Bayern: Der Energyfish revolutioniert die Wasserkraft und schwimmt gegen den Strom der Behörden
Der erste Energyfish entstand daheim in der Garage von Richard Eckl. Der Maschinenbauer und sein Kollege aus der Elektrotechnik, Georg Walder, tüftelten hier nach Feierabend an den kleinen Wasserkraftwerken - ungefähr fünf Jahre ist das nun her.
Zu Wasser ließen sie ihren ersten Energyfish bei Walder daheim im Pool. "Das war auch gut so", sagt der. Denn anfangs sei der Energyfish vorne übergekippt - mittlerweile tut er das nicht mehr.

Mittlerweile schwimmt die Vorserienanlage der in Gröbenzell in einer ehemaligen Schreinerei ansässigen Firma "Energyminer" im Auer Mühlbach. Der Energyfish ist ein kleines schwimmendes Strömungskraftwerk.
Anders als bei herkömmlichen Wasserkraftwerken wird hier nicht mit herabfallender Energie gearbeitet, sondern mit Bewegungsenergie, die durch das fließende Wasser entsteht. Im Inneren des Energyfishs befindet sich ein Turbinensystem, das durch den Fluss angetrieben wird.
2,40 Meter breit und 1,40 Meter hoch
80 Kilogramm wiegt das kleine Wasserkraftwerk. Es ist drei Meter lang, 2,40 Meter breit und 1,40 Meter hoch, wobei nur ein kleiner Teil aus dem Wasser ragt. Viele Flüsse würden sich für die Installation des Energyfishs eignen, sagt Eckl. Einzige Voraussetzungen: Die Fließgeschwindigkeit muss mindestens einen Meter pro Sekunde betragen, das Gewässer mindestens einen Meter tief sein.
Wie schnell einen Meter pro Sekunde ist, veranschaulicht er auch sogleich in den Räumen von Energyminer - indem er vor dem dort ausgestelltem Energyfish hin- und herläuft. Nicht zum ersten Mal stellen sie hier ihren Energyfish vor, das merkt man sofort.

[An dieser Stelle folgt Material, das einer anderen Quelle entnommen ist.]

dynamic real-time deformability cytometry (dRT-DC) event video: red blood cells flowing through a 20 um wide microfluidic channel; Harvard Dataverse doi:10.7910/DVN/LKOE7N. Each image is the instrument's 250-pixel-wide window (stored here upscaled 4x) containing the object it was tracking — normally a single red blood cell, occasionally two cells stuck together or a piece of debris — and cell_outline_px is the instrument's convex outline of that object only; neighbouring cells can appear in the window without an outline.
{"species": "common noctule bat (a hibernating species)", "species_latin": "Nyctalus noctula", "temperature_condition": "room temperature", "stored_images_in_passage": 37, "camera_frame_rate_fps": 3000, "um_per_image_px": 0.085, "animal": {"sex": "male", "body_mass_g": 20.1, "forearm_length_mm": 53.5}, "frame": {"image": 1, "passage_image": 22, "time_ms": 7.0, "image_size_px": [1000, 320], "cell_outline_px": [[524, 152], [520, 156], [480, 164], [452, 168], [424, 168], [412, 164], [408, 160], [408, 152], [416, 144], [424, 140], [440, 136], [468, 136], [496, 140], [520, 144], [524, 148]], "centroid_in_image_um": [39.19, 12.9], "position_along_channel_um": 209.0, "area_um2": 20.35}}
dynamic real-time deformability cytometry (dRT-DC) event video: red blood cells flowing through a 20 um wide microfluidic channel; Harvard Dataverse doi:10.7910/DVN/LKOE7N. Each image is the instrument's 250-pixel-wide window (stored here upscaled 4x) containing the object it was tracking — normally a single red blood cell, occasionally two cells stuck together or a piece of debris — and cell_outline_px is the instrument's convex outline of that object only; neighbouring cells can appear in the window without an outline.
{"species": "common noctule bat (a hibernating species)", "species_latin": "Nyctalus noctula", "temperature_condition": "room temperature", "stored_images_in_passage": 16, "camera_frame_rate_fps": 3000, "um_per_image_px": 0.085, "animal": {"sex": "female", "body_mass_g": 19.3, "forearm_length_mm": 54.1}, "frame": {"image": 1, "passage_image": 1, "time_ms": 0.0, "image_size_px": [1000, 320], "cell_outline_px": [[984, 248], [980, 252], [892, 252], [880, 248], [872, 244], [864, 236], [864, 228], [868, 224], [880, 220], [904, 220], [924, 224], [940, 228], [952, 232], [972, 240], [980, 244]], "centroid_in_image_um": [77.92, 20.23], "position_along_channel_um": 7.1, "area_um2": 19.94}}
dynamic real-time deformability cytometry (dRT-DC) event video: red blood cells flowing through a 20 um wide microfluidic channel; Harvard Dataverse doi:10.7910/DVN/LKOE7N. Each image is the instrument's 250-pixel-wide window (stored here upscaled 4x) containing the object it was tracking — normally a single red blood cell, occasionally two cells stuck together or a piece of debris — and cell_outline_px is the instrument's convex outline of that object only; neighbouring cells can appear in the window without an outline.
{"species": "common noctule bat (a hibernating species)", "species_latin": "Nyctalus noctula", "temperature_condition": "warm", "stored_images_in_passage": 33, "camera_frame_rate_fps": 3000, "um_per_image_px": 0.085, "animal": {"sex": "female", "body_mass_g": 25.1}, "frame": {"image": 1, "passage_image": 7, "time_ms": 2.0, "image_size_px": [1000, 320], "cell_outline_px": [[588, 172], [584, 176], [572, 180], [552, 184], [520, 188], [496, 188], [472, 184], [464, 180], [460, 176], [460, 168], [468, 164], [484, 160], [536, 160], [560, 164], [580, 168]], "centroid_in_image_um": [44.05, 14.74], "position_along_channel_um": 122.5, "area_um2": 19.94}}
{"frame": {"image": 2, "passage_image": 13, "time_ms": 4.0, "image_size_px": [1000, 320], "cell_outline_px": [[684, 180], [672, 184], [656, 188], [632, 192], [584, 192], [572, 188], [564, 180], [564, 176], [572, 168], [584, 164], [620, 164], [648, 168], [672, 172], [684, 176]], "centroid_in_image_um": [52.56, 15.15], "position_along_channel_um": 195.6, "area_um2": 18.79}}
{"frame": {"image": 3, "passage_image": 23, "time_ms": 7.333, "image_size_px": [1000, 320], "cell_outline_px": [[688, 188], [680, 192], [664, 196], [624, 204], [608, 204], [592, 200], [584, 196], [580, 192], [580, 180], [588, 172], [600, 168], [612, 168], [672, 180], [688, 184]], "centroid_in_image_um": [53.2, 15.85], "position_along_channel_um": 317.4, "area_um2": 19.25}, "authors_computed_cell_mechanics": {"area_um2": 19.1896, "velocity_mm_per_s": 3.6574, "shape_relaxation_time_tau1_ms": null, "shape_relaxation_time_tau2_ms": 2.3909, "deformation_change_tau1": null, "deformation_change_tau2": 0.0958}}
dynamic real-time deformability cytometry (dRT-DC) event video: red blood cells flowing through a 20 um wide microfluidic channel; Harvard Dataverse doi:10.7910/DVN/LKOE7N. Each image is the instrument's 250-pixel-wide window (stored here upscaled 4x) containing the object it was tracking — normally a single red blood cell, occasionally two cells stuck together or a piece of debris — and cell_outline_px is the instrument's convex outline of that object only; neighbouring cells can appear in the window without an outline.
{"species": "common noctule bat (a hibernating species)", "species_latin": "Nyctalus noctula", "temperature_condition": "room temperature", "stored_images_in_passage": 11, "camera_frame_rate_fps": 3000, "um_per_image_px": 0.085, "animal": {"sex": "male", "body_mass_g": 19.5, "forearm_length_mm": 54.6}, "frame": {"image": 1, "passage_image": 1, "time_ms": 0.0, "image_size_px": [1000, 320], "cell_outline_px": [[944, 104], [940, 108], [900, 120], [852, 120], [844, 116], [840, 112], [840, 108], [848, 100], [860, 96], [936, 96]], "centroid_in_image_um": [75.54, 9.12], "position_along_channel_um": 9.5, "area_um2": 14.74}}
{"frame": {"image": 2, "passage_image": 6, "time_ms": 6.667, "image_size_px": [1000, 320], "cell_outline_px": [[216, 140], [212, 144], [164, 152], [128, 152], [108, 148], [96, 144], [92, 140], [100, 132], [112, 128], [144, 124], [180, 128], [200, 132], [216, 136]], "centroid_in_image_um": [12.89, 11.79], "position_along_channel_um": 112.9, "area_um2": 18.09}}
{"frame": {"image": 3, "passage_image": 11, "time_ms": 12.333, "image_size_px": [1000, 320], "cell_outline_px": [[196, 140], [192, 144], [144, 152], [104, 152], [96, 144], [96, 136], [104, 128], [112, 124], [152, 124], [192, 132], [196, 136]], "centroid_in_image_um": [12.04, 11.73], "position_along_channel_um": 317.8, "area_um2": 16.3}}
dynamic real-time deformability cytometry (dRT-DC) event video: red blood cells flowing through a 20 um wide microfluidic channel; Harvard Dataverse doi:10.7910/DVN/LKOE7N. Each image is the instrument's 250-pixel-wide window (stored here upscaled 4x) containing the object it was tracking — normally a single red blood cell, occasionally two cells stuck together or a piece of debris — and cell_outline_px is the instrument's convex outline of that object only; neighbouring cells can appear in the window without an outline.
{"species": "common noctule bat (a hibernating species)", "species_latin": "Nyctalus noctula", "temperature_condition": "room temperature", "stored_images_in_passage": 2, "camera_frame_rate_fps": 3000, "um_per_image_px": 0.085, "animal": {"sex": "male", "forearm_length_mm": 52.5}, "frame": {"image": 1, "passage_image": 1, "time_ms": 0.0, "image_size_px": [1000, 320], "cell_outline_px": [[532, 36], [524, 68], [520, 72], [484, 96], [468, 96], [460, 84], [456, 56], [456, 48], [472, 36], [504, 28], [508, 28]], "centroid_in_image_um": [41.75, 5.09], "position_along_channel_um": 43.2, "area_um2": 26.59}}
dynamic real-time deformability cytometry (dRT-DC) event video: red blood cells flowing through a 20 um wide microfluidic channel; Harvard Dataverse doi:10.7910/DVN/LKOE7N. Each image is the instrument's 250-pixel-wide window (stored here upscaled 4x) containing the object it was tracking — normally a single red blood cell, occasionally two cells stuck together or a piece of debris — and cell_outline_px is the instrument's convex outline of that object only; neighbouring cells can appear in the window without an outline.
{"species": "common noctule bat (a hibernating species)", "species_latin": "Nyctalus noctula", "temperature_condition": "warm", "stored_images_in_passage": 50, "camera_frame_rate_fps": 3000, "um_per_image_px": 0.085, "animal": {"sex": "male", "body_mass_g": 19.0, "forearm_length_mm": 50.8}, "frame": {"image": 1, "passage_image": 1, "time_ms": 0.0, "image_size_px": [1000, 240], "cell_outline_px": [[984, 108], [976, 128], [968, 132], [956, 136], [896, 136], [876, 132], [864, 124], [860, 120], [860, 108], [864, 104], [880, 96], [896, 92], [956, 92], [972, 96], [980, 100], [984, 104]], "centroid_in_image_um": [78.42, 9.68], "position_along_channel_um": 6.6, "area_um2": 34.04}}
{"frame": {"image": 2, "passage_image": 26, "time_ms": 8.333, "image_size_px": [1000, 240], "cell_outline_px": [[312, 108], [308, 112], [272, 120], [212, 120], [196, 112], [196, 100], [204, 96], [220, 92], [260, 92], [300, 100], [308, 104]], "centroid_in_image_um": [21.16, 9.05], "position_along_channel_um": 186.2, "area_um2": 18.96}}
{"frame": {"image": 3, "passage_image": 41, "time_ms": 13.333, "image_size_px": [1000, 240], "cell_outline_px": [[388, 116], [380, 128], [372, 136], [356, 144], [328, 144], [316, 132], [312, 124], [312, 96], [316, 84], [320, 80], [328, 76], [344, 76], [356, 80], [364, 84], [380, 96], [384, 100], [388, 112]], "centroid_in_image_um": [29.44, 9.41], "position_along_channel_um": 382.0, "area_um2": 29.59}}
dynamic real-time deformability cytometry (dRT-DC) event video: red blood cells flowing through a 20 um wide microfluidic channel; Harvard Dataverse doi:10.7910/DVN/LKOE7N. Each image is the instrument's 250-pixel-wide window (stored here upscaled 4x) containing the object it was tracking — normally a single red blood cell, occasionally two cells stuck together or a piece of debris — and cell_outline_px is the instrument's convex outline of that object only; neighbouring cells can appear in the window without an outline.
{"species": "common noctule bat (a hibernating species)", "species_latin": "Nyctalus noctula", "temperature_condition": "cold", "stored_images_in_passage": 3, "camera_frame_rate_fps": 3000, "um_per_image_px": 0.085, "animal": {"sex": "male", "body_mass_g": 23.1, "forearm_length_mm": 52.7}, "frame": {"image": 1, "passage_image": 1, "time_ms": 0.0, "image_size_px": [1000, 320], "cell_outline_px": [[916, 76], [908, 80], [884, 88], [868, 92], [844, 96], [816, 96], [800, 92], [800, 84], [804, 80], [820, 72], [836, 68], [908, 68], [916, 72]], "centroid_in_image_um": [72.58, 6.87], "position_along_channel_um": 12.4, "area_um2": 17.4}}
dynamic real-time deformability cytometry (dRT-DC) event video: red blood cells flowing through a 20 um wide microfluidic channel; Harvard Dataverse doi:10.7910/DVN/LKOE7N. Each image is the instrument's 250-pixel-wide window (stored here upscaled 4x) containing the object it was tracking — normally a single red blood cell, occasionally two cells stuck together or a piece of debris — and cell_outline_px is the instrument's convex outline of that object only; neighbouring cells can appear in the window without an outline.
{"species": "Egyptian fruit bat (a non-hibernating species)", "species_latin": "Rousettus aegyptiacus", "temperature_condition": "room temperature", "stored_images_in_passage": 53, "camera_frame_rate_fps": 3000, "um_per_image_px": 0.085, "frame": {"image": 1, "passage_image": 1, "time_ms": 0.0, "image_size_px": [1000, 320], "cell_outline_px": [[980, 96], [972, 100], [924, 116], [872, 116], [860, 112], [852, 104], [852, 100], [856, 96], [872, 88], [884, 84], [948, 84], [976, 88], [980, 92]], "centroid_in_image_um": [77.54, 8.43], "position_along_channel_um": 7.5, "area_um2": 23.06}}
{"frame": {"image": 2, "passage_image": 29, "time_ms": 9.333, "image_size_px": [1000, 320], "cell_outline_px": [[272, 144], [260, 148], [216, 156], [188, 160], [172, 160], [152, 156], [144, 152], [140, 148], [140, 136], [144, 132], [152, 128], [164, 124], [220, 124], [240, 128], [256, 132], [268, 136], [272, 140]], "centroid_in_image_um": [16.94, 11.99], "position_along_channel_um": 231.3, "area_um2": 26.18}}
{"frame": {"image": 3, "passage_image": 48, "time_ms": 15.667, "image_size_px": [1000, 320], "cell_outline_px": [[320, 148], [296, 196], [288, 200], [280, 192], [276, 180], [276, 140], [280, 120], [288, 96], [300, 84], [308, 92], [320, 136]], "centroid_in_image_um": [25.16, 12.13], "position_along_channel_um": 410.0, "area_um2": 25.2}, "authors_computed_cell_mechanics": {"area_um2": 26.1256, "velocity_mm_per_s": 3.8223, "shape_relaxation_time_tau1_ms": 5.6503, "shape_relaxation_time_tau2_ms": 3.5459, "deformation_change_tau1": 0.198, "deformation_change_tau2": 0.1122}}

Grund dafür ist wohl auch der langwierige Behördenmarathon, den die Ingenieure hinter sich haben. Denn die Genehmigungen des Mini-Kraftwerks ziehen und ziehen sich. In den Ämtern fehlten teilweise die Prozesse dafür, sagt Eckl. Die Zulassung für den Prototypen im Auer Mühlbach habe ein Jahr gedauert, bei den nächsten Fischen dachten sie, es würde schneller gehen. Doch nun wollen sie "Schwärme" einsetzen, das heißt, mehrere Fische gleichzeitig - und die Genehmigungen ziehen sich wieder. "Ich weiß nicht, ob wir als Gesellschaft, immer die Zeit haben so lang mit neuen Ideen zu brauchen", sagt Eckl.
Der erste Energyfish steht vielleicht außerhalb Bayerns
Insbesondere in Bayern zögen sich die Verfahren hin und es könne gut sein, dass der erste Energyfish-Schwarm nicht im Freistaat schwimmen wird, sondern in Nordrhein-Westfalen oder Rheinland-Pfalz - unerfreulich für ein bayerisches Start-up.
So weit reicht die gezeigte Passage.